The impact of COVID-19 on airports

Meanwhile, Airports Council International (ACI) World has also stated that the predicted global economic impact on the airports sector will be “pronounced”.

At a global level, ACI estimates that airport passenger traffic volume for the first quarter of 2020 will be down at least 12 percentage points compared to what ACI previously projected for the same quarter.

Currently, Asia-Pacific is the most impacted region with passenger traffic volumes down 24 percentage points as compared to previous forecasts for the first quarter of 2020. Europe and the Middle East are also expected to be significantly impacted by reductions in traffic. North America is expected to see similar declines in the second quarter of 2020 with recent service reductions announced last week in North America and with more expected in the coming weeks.

Prior to the COVID-19 outbreak, global airport revenues for the first quarter of 2020 were forecast to reach close to $39.5 billion. ACI now estimates a loss of revenues of at least $4.3 billion for a total revenue. Most of the loss in revenues is expected to occur in the Asia-Pacific region with a difference of $3 billion in projected revenue. This is approximately equal to the total annual revenues of two major European or Asian hubs combined.

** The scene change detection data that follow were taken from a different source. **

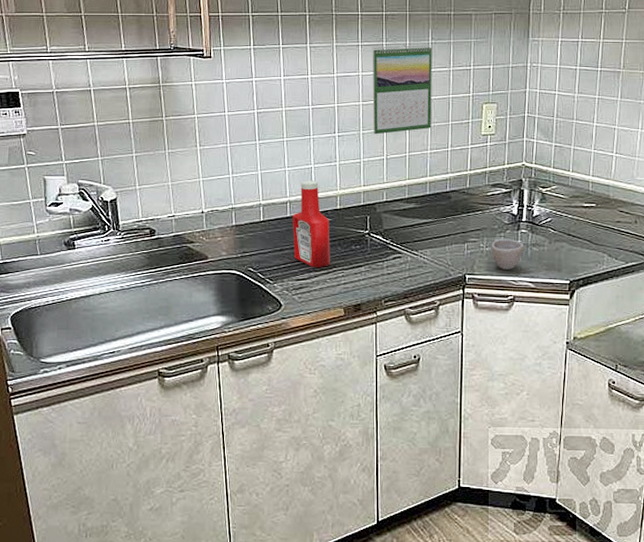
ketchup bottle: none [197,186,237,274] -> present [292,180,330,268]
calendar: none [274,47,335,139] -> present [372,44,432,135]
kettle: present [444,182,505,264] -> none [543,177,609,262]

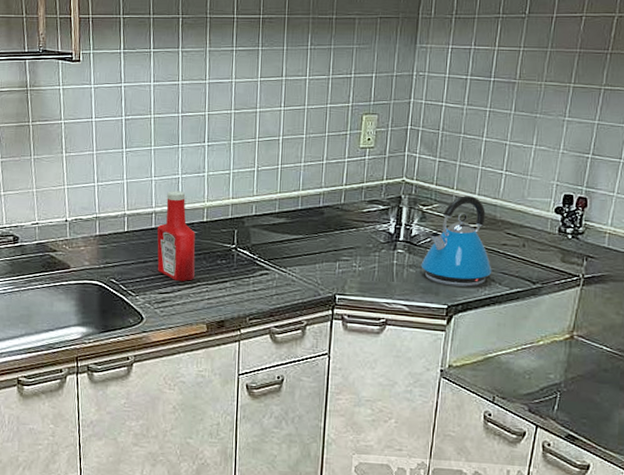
calendar: present [372,44,432,135] -> none [244,49,311,145]
cup: present [491,238,525,270] -> none [364,258,401,291]
kettle: none [543,177,609,262] -> present [421,196,492,287]

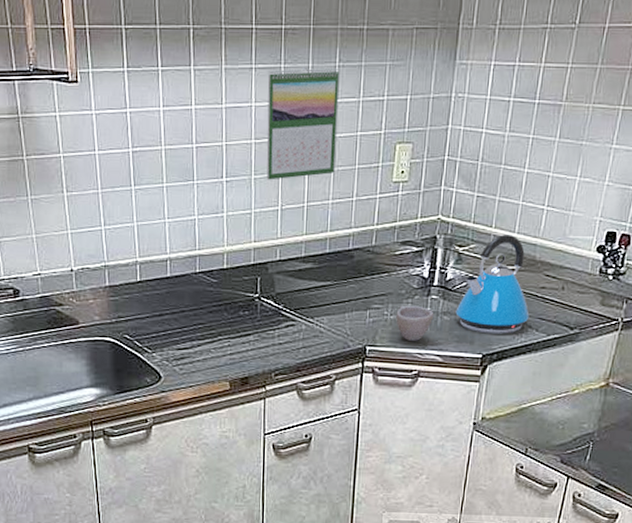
ketchup bottle: present [157,191,196,282] -> none [172,234,216,336]
calendar: none [244,49,311,145] -> present [266,67,339,180]
cup: none [364,258,401,291] -> present [396,305,434,341]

Europe is so far the second most-impacted region, while all other regions will see the impact of the loss of passengers as more data becomes available.

While APEX and IATA call for an ease of the “80/20 rule” which forces airlines to keep flying routes even when planes are empty to preserve their slots, ACI World on the other hand says that the suspension of such slot rules can “jeopardise the ability for countries to stay connected with the world which will in turn have knock on effects to economies”.

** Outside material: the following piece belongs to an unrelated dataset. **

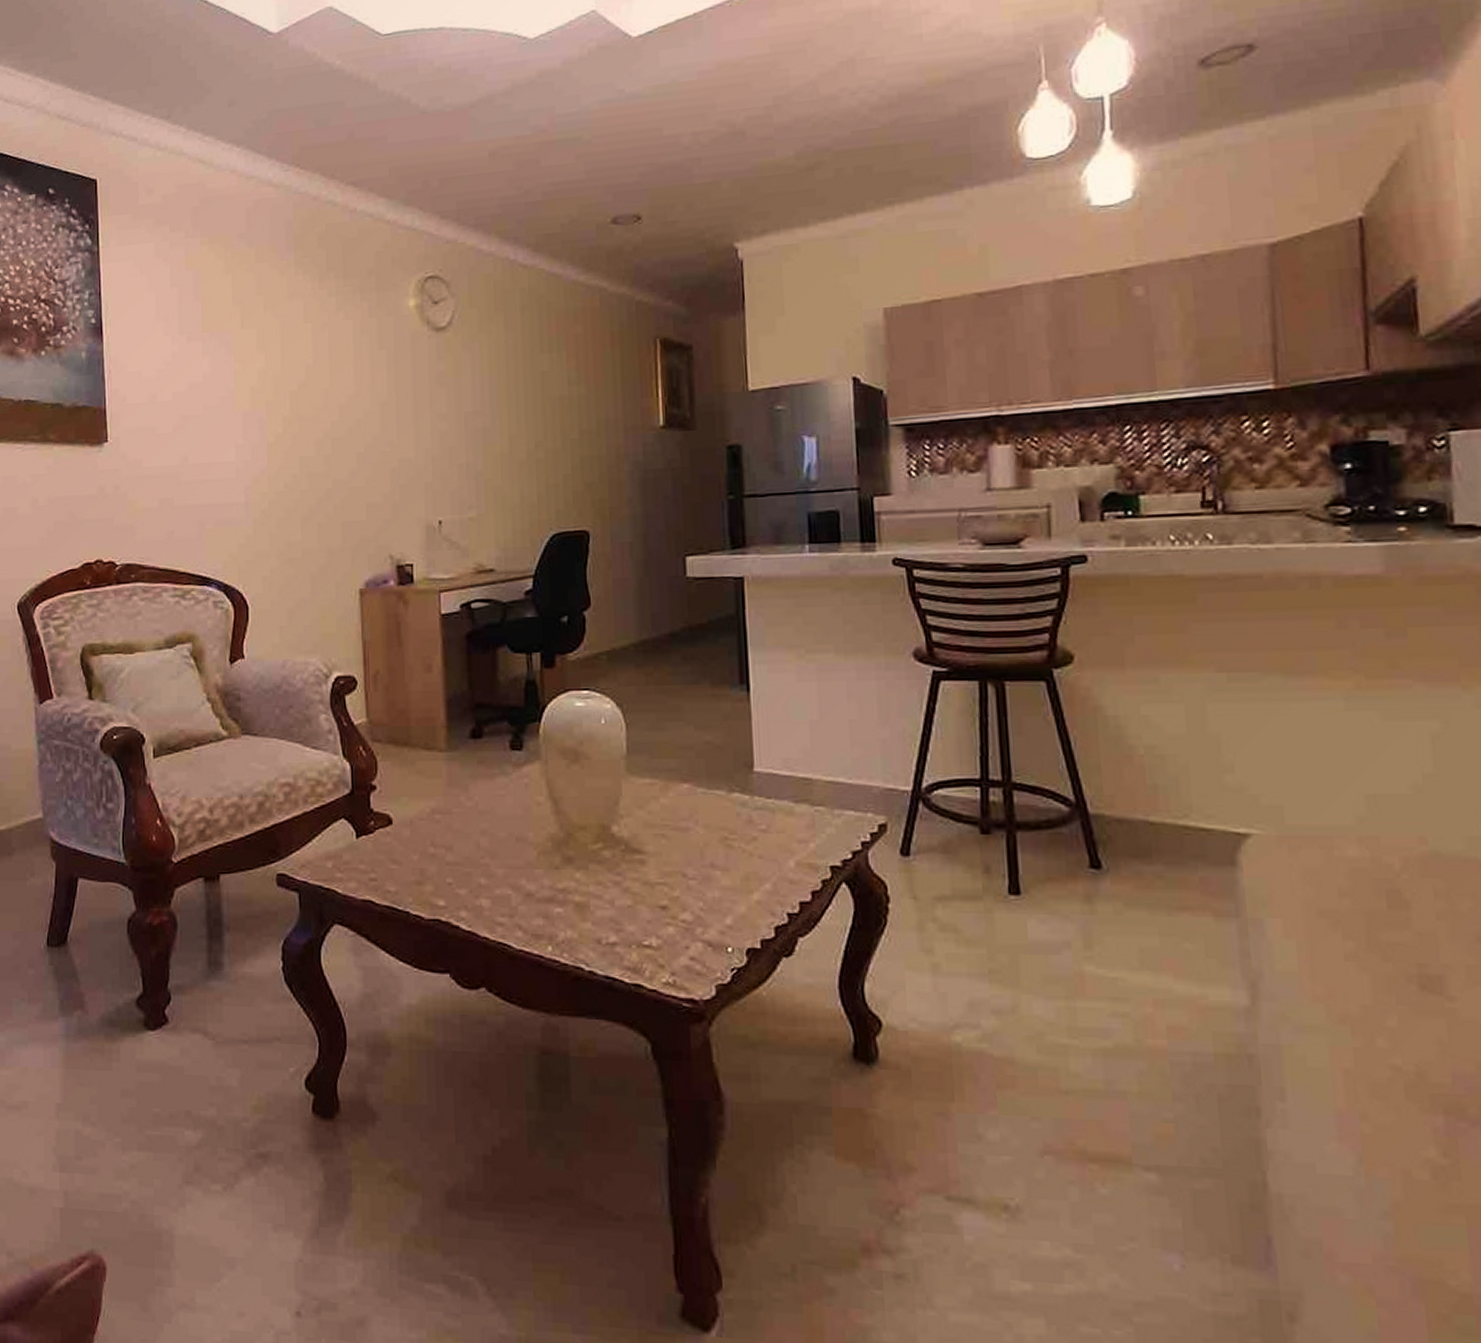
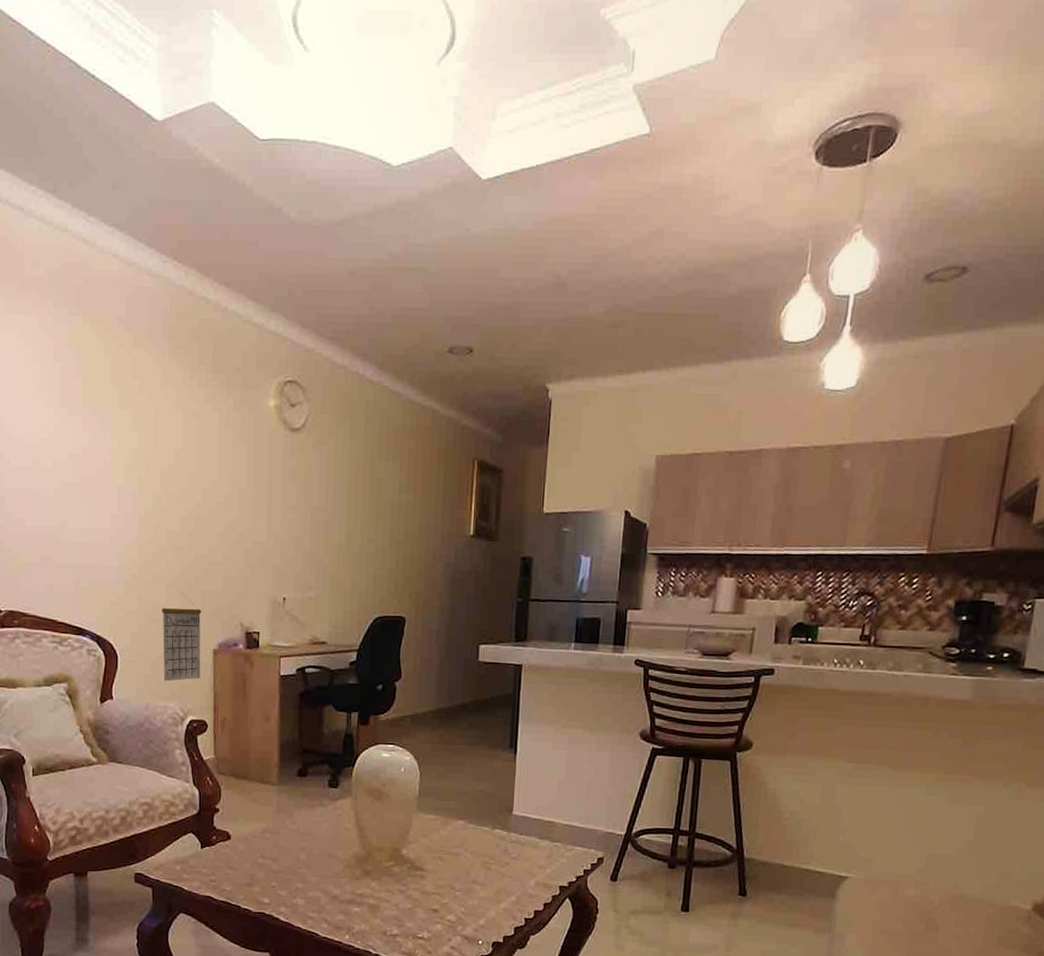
calendar: none [297,525,346,632] -> present [162,592,202,681]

ACI World is instead proposing a “market-by-market review” on slot allocation. For instance, in markets that are severely impacted, a suspension of the 80/20 rule may be considered for a limited period, in consultation with airport operators, airlines and slot coordinators.

ACI World Director General Angela Gittens explained: “The airport industry recognises that all stakeholders of the aviation ecosystem are heavily impacted by the COVID-19 outbreak, and as such favours a strengthened cooperation between airports, airlines, and regulatory authorities as the industry responds to the outbreak. The sudden shock represented by the COVID-19 outbreak is affecting passenger and cargo traffic worldwide, markedly in Asia-Pacific and significantly reducing airport revenues.

“Airports rely heavily on airport charges to fund their operating and capital costs and operators find themselves under intense pressure during periods of traffic decline. Airport revenues must be sufficiently protected to ensure safe and sustainable operations. Measures to limit the collection of airport charges would be ill-advised.

“ACI World and all ACI Regions are also urging a proportionate slot allocation response to COVID-19 that will preserve global airport connectivity and favours a market-by-market review which is evidence based when it comes to assessing slot usage requirements. An evidence-based review would examine infection rates, load factors, forward booking forecasts, and the impact on the environment of continuing certain services.”

The collapse of Flybe is a reminder that, indeed, an urgent response is needed to protect the industry. It is unclear what the future holds in the current climate, however in times like these it is imperative for the industry to engage in discussions and collaborate to minimise the impact on both airlines and airports.